▸ **Records provided**
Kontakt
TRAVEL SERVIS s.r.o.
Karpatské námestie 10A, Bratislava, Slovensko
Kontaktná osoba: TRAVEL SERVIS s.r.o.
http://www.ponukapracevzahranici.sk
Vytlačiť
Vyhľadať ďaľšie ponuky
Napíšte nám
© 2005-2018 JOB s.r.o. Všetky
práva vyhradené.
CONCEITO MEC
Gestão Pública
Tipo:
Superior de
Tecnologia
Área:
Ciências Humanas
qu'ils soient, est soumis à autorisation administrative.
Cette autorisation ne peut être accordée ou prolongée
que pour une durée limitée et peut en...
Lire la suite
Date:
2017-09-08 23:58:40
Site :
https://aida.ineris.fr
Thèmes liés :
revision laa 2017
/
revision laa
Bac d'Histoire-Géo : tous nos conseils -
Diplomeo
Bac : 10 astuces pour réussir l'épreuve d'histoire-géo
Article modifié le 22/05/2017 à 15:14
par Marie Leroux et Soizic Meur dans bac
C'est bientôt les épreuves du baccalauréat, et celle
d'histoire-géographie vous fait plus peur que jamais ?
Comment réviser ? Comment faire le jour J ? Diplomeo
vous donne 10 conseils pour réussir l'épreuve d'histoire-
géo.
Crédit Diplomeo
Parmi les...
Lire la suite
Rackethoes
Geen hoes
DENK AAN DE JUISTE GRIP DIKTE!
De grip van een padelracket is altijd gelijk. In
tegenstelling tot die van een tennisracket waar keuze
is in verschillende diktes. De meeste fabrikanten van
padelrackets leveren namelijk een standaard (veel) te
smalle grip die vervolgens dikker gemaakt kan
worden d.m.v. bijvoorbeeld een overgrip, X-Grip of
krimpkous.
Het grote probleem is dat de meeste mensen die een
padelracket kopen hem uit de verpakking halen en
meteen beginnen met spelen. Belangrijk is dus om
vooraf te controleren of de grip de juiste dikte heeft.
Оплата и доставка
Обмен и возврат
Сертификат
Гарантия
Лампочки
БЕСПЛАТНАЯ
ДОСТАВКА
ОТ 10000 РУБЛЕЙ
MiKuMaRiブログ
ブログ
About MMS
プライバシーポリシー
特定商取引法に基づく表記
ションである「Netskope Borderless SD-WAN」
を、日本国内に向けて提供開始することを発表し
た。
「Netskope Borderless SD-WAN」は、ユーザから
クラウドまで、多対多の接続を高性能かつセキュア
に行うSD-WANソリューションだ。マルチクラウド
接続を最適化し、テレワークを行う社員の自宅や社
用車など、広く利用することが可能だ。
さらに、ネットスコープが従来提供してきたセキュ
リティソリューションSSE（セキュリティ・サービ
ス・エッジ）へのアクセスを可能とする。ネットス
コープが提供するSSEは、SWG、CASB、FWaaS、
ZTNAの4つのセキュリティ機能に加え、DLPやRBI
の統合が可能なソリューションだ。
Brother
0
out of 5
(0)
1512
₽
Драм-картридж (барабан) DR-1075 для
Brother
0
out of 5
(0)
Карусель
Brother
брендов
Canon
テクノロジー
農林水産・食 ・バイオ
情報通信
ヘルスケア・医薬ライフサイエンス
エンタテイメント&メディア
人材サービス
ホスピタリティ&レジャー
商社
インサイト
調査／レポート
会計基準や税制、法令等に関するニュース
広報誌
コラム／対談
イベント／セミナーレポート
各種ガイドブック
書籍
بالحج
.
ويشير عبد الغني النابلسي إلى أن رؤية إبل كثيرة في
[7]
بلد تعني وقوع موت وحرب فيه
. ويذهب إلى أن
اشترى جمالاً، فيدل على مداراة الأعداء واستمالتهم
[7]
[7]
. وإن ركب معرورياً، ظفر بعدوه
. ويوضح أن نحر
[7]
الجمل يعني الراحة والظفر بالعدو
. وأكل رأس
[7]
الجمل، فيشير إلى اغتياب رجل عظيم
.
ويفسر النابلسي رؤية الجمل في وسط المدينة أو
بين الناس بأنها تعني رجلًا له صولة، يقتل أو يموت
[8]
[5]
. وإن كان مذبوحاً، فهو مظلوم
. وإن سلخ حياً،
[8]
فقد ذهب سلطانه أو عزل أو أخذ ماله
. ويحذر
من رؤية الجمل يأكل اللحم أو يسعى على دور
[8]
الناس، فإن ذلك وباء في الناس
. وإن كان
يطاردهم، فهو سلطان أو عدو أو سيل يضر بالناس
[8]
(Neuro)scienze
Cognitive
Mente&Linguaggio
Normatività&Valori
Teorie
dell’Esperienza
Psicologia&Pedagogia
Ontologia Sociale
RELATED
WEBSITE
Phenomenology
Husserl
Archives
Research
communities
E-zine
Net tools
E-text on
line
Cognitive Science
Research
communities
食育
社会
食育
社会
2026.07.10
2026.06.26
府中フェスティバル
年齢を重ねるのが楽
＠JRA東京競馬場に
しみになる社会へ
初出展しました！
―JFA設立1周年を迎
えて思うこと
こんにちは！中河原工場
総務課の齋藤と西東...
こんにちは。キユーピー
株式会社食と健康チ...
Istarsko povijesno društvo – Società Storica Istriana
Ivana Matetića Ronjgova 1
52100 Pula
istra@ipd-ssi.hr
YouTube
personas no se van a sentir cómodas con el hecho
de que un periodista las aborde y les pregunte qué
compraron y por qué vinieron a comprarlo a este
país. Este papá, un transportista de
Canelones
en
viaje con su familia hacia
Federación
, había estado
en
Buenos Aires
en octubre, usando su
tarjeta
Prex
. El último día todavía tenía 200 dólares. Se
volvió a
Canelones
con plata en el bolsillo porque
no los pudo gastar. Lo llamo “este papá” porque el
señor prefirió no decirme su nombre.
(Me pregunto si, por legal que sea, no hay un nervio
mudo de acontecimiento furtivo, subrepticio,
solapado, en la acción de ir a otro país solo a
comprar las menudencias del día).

▸ **Directions for this task**
Copy out each line of the data above, exactly, if it lies between the line holding "is in verschillende" and the line holding "ОТ 10000 РУБЛЕЙ", inclusive; copy no other line.

▸ **Problem solution**
is in verschillende diktes. De meeste fabrikanten van
padelrackets leveren namelijk een standaard (veel) te
smalle grip die vervolgens dikker gemaakt kan
worden d.m.v. bijvoorbeeld een overgrip, X-Grip of
krimpkous.
Het grote probleem is dat de meeste mensen die een
padelracket kopen hem uit de verpakking halen en
meteen beginnen met spelen. Belangrijk is dus om
vooraf te controleren of de grip de juiste dikte heeft.
Оплата и доставка
Обмен и возврат
Сертификат
Гарантия
Лампочки
БЕСПЛАТНАЯ
ДОСТАВКА
ОТ 10000 РУБЛЕЙ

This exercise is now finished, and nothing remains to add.